### DATA PROVIDED
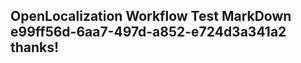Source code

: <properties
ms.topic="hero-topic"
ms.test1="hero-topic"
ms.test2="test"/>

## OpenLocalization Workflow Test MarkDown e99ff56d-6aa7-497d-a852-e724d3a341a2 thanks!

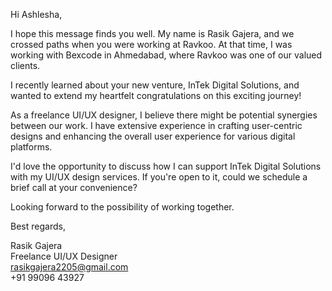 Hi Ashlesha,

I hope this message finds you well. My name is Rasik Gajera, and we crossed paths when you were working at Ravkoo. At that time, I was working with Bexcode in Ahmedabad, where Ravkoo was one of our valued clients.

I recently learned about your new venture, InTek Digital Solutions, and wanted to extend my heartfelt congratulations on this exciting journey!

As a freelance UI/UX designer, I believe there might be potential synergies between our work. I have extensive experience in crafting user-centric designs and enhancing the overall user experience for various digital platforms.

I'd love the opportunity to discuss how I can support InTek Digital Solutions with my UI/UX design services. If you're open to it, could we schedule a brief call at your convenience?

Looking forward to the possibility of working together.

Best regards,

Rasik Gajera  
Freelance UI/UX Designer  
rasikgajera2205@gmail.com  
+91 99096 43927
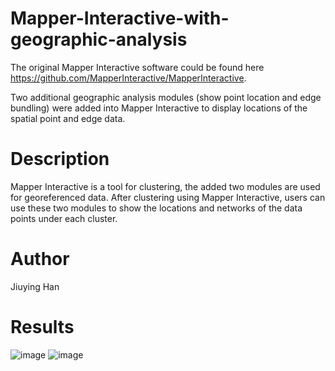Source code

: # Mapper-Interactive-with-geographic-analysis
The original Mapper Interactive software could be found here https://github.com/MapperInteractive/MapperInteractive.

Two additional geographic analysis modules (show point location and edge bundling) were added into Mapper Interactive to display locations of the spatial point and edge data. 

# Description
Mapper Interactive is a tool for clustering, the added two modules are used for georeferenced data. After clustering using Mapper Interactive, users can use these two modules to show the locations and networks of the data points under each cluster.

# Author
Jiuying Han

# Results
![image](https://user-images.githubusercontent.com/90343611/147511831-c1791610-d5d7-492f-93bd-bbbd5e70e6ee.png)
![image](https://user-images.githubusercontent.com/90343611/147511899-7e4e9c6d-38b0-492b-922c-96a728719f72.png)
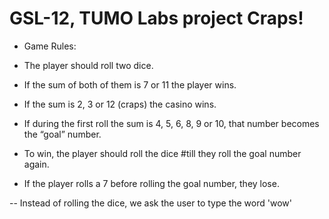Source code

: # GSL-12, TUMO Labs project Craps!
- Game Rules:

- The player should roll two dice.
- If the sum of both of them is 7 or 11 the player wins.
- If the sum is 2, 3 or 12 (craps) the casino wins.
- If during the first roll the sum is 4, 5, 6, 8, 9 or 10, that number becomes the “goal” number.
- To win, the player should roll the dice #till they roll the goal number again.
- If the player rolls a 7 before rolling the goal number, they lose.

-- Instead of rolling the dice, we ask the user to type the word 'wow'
---
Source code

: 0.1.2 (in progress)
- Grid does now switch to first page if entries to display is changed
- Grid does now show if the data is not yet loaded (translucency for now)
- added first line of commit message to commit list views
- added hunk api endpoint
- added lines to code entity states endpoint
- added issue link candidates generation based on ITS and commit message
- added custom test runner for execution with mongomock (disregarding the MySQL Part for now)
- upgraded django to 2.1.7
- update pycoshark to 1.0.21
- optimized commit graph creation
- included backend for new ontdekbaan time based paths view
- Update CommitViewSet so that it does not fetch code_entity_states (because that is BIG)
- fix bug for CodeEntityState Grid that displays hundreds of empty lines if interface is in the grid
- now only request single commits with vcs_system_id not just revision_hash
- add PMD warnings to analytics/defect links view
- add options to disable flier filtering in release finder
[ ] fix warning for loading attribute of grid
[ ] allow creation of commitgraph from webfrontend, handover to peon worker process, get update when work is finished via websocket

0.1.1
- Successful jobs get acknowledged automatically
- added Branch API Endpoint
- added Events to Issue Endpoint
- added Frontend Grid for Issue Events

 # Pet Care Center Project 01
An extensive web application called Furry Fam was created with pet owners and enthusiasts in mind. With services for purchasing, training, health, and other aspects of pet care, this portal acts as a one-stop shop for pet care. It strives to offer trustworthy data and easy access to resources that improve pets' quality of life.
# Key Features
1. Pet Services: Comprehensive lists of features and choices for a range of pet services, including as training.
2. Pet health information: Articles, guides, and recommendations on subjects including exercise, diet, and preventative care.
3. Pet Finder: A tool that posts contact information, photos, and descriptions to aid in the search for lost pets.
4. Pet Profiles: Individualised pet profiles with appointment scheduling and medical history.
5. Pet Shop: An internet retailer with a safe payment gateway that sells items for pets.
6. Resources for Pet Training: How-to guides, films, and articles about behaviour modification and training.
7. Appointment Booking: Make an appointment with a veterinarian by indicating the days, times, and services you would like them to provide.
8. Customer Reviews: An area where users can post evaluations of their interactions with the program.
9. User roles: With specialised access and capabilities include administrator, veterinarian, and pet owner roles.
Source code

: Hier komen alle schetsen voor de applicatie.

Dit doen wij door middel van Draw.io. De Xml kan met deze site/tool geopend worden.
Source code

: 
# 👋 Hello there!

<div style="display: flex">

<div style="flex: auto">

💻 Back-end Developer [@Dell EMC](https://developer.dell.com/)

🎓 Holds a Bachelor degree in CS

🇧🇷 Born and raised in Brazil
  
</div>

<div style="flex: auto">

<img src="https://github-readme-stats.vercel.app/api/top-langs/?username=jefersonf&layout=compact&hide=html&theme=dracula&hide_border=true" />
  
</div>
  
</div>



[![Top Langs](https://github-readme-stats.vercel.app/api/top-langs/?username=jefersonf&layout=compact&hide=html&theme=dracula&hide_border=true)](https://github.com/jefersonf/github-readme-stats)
---
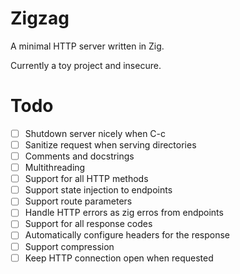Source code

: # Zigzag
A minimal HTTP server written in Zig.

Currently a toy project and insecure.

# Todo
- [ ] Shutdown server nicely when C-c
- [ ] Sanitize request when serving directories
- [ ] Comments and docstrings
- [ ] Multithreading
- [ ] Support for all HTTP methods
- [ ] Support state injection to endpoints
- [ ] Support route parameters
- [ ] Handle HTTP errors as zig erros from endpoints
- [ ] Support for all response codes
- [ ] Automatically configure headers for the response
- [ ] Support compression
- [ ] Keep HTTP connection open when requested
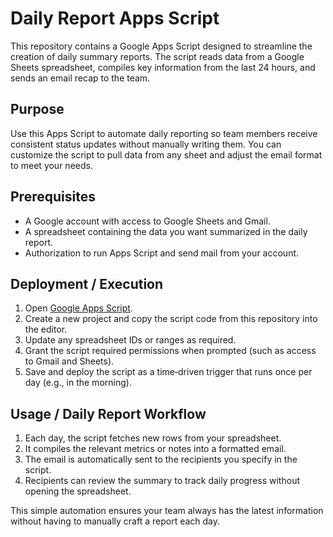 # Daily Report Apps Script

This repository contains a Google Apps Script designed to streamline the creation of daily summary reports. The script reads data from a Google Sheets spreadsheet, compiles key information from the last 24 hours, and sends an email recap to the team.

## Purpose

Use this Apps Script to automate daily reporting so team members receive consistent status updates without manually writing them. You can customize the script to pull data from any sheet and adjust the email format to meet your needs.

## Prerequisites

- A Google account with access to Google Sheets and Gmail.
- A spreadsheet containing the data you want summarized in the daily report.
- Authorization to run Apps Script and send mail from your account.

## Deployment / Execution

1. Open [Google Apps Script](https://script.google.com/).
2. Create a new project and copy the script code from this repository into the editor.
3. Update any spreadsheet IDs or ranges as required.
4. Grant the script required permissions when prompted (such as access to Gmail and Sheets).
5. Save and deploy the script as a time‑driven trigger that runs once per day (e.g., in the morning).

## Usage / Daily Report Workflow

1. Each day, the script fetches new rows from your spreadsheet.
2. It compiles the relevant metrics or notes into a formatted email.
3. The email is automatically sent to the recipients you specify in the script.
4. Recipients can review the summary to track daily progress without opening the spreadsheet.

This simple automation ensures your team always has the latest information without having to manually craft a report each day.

### DIRECTIONS FOR THIS TASK
The line holding "- [ ] Sanitize" starts the copy and the line holding "- A spreadsheet" ends it. Repeat those two lines above and all between them exactly, leaving out pictures.

### TASK OUTPUT
- [ ] Sanitize request when serving directories
- [ ] Comments and docstrings
- [ ] Multithreading
- [ ] Support for all HTTP methods
- [ ] Support state injection to endpoints
- [ ] Support route parameters
- [ ] Handle HTTP errors as zig erros from endpoints
- [ ] Support for all response codes
- [ ] Automatically configure headers for the response
- [ ] Support compression
- [ ] Keep HTTP connection open when requested
 # Daily Report Apps Script

This repository contains a Google Apps Script designed to streamline the creation of daily summary reports. The script reads data from a Google Sheets spreadsheet, compiles key information from the last 24 hours, and sends an email recap to the team.

## Purpose

Use this Apps Script to automate daily reporting so team members receive consistent status updates without manually writing them. You can customize the script to pull data from any sheet and adjust the email format to meet your needs.

## Prerequisites

- A Google account with access to Google Sheets and Gmail.
- A spreadsheet containing the data you want summarized in the daily report.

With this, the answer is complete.